Data to examine:
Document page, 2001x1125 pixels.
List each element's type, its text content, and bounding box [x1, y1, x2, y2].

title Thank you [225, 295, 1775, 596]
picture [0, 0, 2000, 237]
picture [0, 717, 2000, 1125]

Work to complete:
Reproduce the records word for word.

Result for this task:
Document page, 2001x1125 pixels.
List each element's type, its text content, and bounding box [x1, y1, x2, y2].

title Thank you [225, 295, 1775, 596]
picture [0, 0, 2000, 237]
picture [0, 717, 2000, 1125]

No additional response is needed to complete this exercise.